Systems – Make it Work: Don Berwick reportedly said, “We need to stop doing stupid stuff”. Effective leaders work to achieve that outcome through disciplined operating systems and infrastructure that enable innovation and reliability. No ones’ time, good will, or efforts are wasted. The use of best-known science – e.g. safety science, improvement methods, and evidence-based care – is expected.  There is a commitment to learning fast, transparency, gaining knowledge from failures, and developing effective, innovative leaders.
 
Mastery – Grow Everyone: effective leaders assure that everyone improves, adds skills, and contributes every day.  Skillful coaching is an expectation for every leader.  Teamwork and compassionate communication are evident in all interactions among team members.  Everyone has the opportunity to grow in his or her work.
 
In the next blog, we will talk about one of the Leadership Practices in more detail.  We welcome your reflections and lessons from your work to add to the conversation.
 
1Institute for Healthcare Improvement, Joy in Work Bibliography; accessed 8/9/16; http://www.ihi.org/Topics/Joy-In-Work/Documents/IHIJoyInWorkBibliography.pdf
2Sikka R, Morath JM, Leape L. The Quadruple Aim: care, health, cost and meaning in work. BMJ Qual Saf. 2015;24:608-610
3Balik, B., Gilbert, J. (2010). The Heart of Leadership: Inspiration and Practical Guidance for Transforming Your Health Care Organization. Chicago: AHA Press.
1 Comment
Jack Gilbert
8/15/2016 10:28:39 am

Thanks for promoting this important conversation. Paulo Fieri said that anything that is not humanizing is dehumanizing.

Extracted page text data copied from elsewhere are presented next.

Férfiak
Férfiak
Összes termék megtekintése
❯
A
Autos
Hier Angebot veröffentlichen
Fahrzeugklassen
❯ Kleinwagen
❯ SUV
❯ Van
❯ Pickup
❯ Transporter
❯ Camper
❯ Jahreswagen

As I see it, burnout among healthcare professionals is on the rise not because organizations set out to dehumanize work, but still do when they embrace an ostensibly noble "no money, no mission" focus. In so doing they diminish the primacy of those same organizations' vision, mission, and values, and contribute to the dehumanization of work. As the Japanese proverb says, "Vision without action is a daydream; Action without vision is a nightmare." Mission deferred is mission lost.